-- BEGIN --

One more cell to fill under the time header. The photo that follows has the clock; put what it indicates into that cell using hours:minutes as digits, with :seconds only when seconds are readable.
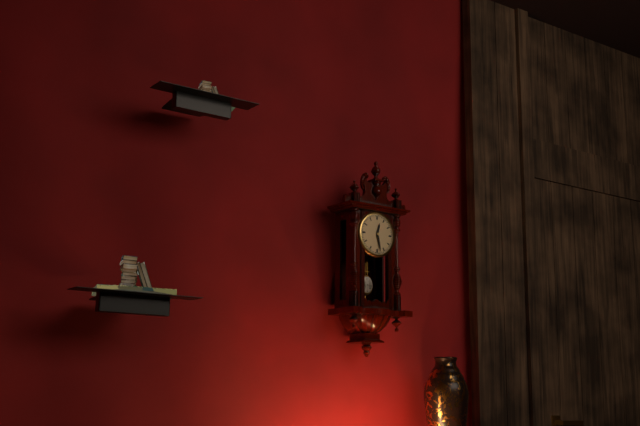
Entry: 12:28
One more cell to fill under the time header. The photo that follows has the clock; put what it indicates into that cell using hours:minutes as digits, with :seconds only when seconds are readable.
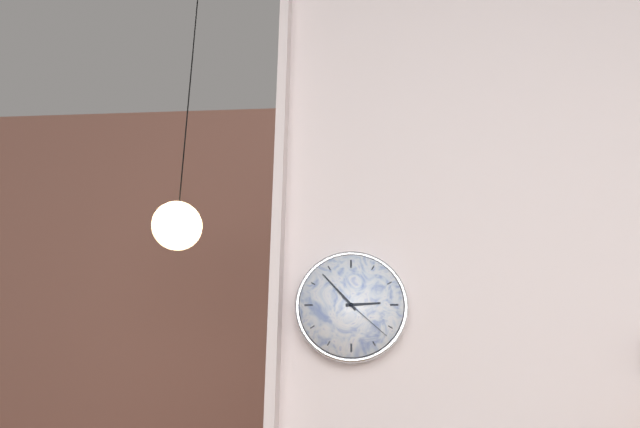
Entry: 2:53:22
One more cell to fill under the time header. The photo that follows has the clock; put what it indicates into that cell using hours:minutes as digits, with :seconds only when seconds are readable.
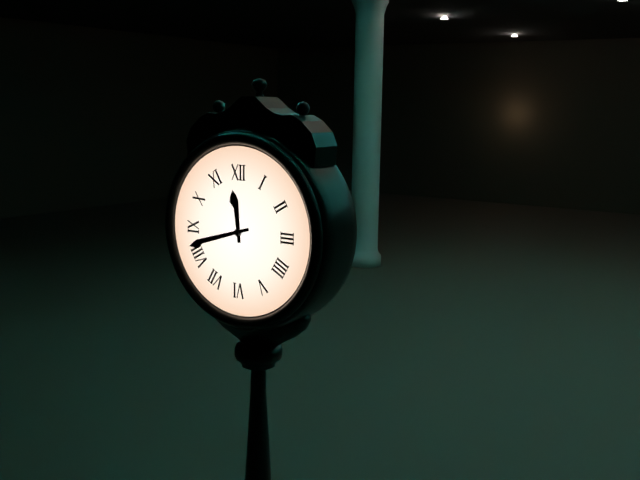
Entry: 11:42
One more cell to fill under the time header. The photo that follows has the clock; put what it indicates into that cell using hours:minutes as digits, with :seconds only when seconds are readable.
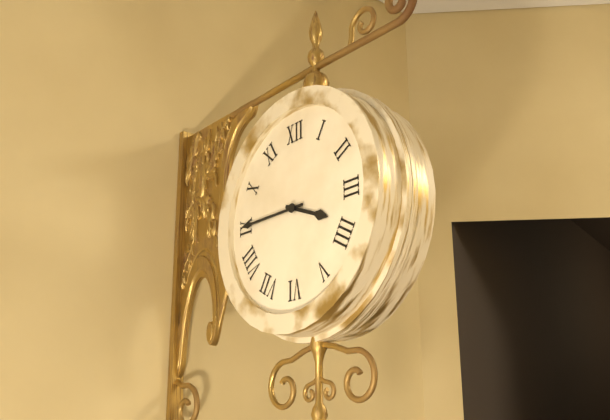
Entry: 3:45
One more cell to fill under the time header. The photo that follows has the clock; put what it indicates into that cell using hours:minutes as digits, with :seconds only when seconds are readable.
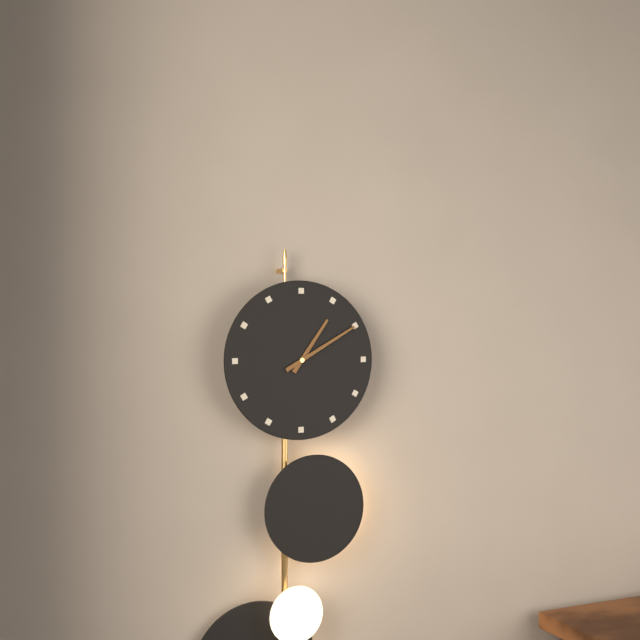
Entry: 1:10
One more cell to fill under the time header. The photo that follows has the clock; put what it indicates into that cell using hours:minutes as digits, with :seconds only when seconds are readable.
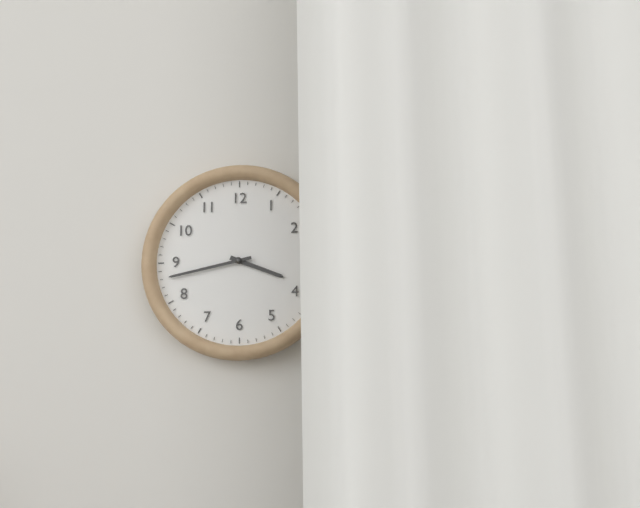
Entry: 3:43
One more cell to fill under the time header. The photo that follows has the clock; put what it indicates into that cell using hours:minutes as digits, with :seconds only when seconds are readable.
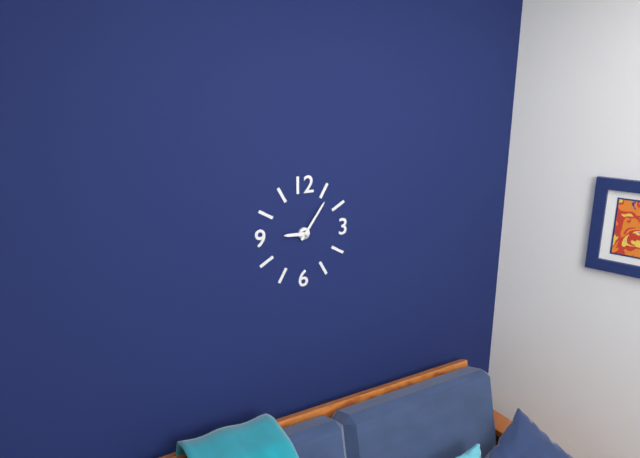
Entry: 9:06
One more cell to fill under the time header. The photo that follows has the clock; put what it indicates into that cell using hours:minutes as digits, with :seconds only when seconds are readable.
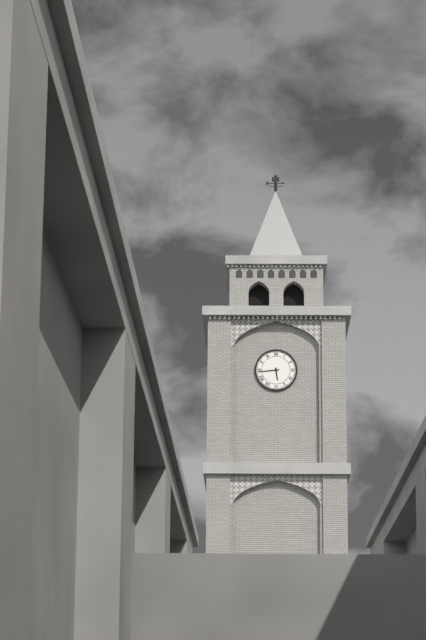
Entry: 5:44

-- END --

# What needs to be done
Rewrite every one of the entries above, replacing "photo" with "image" and leaving everything else unchanged. Omit the pictures from your version.

# Result for this task
One more cell to fill under the time header. The image that follows has the clock; put what it indicates into that cell using hours:minutes as digits, with :seconds only when seconds are readable.
Entry: 12:28
One more cell to fill under the time header. The image that follows has the clock; put what it indicates into that cell using hours:minutes as digits, with :seconds only when seconds are readable.
Entry: 2:53:22
One more cell to fill under the time header. The image that follows has the clock; put what it indicates into that cell using hours:minutes as digits, with :seconds only when seconds are readable.
Entry: 11:42
One more cell to fill under the time header. The image that follows has the clock; put what it indicates into that cell using hours:minutes as digits, with :seconds only when seconds are readable.
Entry: 3:45
One more cell to fill under the time header. The image that follows has the clock; put what it indicates into that cell using hours:minutes as digits, with :seconds only when seconds are readable.
Entry: 1:10
One more cell to fill under the time header. The image that follows has the clock; put what it indicates into that cell using hours:minutes as digits, with :seconds only when seconds are readable.
Entry: 3:43
One more cell to fill under the time header. The image that follows has the clock; put what it indicates into that cell using hours:minutes as digits, with :seconds only when seconds are readable.
Entry: 9:06
One more cell to fill under the time header. The image that follows has the clock; put what it indicates into that cell using hours:minutes as digits, with :seconds only when seconds are readable.
Entry: 5:44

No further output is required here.